At the end of December, Hauser applied to the city for a certificate of demolition eligibility for the property, a designation that makes it easier to demolish a structure within five years. City staff determined the property had the potential for historic designation, and signage about the request was posted at the site.

Hauser last month told Denverite, which reported on the signage, that he had no plans to demolish the structure. He said he wanted to refinance, and getting the designation would give him a more accurate view of his property’s value.

Hauser subsequently withdrew his application, the city’s website shows.

Smith, the building’s new owner, told BusinessDen Thursday that Hauser applied for and then withdrew the designation on his behalf. Smith said he has no immediate plans to demolish or significantly alter the building.

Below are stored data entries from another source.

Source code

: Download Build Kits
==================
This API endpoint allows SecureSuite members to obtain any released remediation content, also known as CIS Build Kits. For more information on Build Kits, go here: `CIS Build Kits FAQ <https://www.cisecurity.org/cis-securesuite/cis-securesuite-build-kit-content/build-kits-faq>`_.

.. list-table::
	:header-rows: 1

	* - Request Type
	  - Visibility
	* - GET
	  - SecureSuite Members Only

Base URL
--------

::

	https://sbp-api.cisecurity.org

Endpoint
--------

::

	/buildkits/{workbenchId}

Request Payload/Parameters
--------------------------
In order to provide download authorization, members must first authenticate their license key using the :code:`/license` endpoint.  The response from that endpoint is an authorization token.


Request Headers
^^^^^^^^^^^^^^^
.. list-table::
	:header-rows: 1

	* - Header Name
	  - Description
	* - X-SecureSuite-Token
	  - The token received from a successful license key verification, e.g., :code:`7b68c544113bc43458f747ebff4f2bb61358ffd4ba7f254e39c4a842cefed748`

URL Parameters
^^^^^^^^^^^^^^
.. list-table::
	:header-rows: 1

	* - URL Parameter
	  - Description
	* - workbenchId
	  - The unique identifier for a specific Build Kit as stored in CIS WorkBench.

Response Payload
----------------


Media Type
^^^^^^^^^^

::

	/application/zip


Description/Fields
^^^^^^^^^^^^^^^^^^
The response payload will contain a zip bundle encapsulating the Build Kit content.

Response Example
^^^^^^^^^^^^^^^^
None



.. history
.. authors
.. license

“I like the look of the building and so forth, and I don’t really have any reason to demolish the building,” he said. “I like to preserve things as best as possible.”

That said, Smith acknowledged that he is “looking to possibly get more use out of the property.”

“My intentions are not to get rid of any retail,” he said. “My intention is to add to it.”

Smith said the decision to withdraw the request was made after meetings with city staff, and neighborhood and historically minded groups.